PROBLEM DESCRIPTION
Go line by line through the data below, counting each one that has "clinicians", and give the final count only.

(Stored data entries)
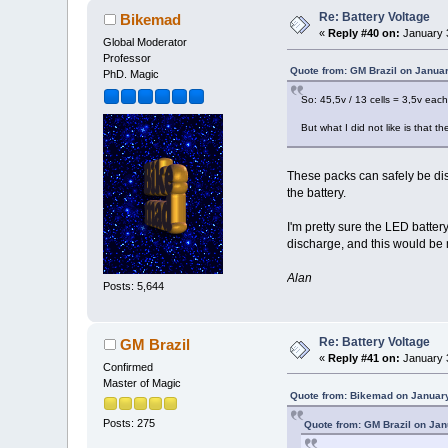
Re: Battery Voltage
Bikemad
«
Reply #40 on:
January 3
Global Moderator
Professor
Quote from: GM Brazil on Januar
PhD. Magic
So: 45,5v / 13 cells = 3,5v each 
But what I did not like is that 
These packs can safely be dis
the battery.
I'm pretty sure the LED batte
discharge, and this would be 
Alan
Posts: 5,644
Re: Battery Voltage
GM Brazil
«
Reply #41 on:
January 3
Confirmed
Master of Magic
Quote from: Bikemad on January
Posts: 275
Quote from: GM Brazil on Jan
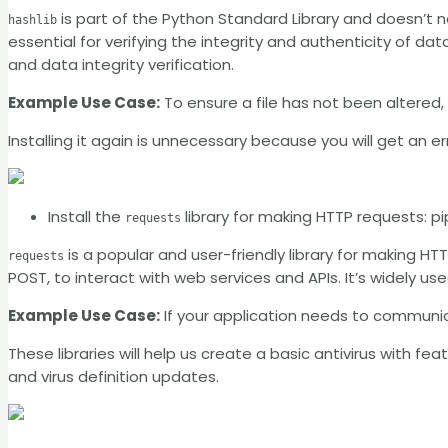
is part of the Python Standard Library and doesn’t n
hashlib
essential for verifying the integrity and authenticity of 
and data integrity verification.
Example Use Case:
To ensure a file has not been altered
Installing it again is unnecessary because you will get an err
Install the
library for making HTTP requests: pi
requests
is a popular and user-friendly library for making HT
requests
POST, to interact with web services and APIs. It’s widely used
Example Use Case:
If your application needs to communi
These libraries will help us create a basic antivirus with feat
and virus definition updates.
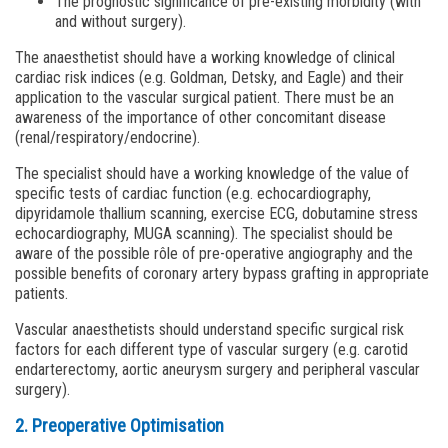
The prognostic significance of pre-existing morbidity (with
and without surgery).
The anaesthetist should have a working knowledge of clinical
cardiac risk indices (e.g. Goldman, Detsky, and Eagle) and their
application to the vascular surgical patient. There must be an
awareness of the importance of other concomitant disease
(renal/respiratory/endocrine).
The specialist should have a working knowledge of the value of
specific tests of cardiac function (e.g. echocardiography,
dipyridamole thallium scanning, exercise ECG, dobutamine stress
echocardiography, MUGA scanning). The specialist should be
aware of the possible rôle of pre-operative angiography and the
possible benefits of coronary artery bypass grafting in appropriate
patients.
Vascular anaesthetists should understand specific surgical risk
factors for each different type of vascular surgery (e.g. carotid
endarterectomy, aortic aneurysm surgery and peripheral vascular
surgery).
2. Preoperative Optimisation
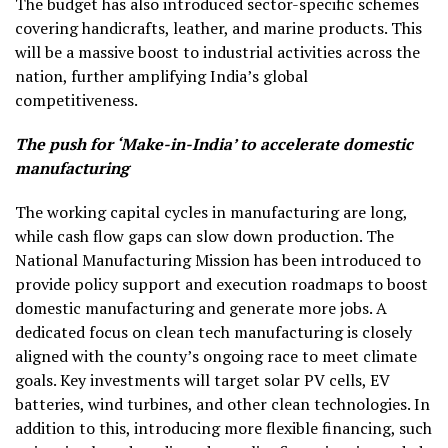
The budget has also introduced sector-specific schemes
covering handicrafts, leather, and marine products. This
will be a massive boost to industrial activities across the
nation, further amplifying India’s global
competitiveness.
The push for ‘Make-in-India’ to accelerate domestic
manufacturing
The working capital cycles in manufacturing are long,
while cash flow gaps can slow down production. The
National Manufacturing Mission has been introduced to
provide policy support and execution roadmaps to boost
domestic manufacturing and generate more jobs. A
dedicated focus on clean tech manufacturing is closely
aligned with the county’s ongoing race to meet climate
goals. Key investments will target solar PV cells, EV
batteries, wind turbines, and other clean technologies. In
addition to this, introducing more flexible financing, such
---
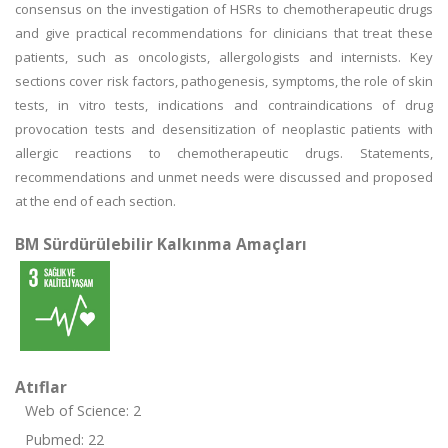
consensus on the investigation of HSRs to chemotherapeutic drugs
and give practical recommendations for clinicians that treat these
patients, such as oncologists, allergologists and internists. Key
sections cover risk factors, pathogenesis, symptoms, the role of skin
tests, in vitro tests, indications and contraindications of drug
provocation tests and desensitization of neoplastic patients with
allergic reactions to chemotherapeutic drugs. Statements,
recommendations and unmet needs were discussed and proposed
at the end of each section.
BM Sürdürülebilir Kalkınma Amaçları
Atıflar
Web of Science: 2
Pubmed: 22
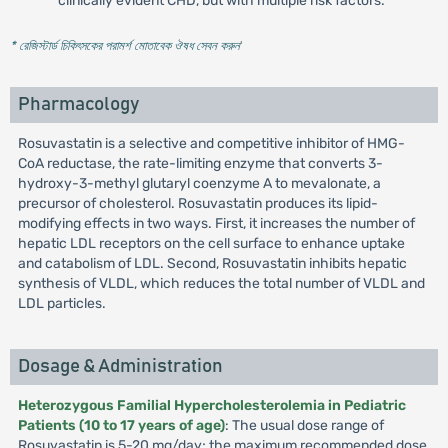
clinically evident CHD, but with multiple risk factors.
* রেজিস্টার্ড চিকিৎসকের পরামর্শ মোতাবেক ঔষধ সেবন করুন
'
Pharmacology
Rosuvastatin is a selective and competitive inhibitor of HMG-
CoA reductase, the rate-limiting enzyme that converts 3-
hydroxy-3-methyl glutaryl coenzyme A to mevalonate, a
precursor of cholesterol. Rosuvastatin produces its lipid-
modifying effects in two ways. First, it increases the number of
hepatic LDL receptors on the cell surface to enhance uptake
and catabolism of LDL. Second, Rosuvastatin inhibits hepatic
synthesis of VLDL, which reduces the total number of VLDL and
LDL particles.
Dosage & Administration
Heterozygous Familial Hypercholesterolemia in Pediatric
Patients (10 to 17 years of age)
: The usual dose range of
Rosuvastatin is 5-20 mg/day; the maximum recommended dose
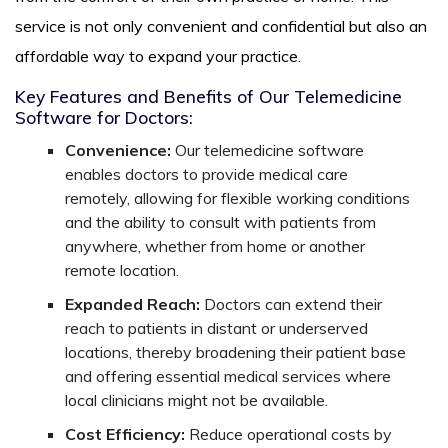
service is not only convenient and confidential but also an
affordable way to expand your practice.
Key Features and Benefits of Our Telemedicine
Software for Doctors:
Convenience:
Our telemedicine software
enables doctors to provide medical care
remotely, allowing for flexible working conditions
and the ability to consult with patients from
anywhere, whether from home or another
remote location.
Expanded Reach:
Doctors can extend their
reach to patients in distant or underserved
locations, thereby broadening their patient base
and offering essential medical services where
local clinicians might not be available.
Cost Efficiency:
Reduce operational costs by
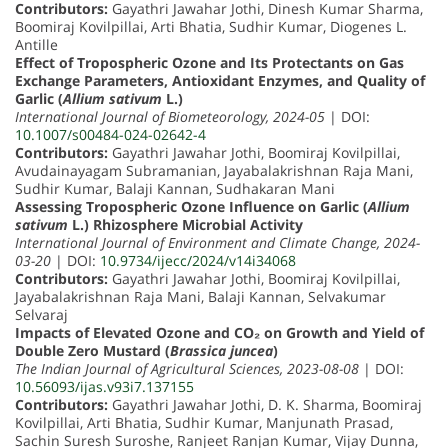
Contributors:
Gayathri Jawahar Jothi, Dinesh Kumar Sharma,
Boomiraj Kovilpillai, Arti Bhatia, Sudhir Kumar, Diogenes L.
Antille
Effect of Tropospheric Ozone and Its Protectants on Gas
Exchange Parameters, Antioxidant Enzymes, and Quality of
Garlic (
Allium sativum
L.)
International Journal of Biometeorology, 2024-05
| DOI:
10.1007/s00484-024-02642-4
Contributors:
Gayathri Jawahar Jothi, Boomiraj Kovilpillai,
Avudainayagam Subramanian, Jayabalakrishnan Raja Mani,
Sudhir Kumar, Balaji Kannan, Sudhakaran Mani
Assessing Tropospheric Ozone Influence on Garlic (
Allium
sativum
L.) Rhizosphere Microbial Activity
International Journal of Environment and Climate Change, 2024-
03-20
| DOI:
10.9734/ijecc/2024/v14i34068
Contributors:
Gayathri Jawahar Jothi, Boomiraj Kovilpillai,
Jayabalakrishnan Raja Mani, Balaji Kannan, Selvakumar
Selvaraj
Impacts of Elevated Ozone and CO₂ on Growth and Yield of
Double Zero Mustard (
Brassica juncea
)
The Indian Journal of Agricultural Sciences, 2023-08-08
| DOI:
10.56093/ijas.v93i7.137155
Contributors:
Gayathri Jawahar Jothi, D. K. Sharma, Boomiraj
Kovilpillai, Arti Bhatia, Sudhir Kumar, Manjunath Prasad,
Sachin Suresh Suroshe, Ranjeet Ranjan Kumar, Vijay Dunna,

RESULT OF THE EXERCISE
2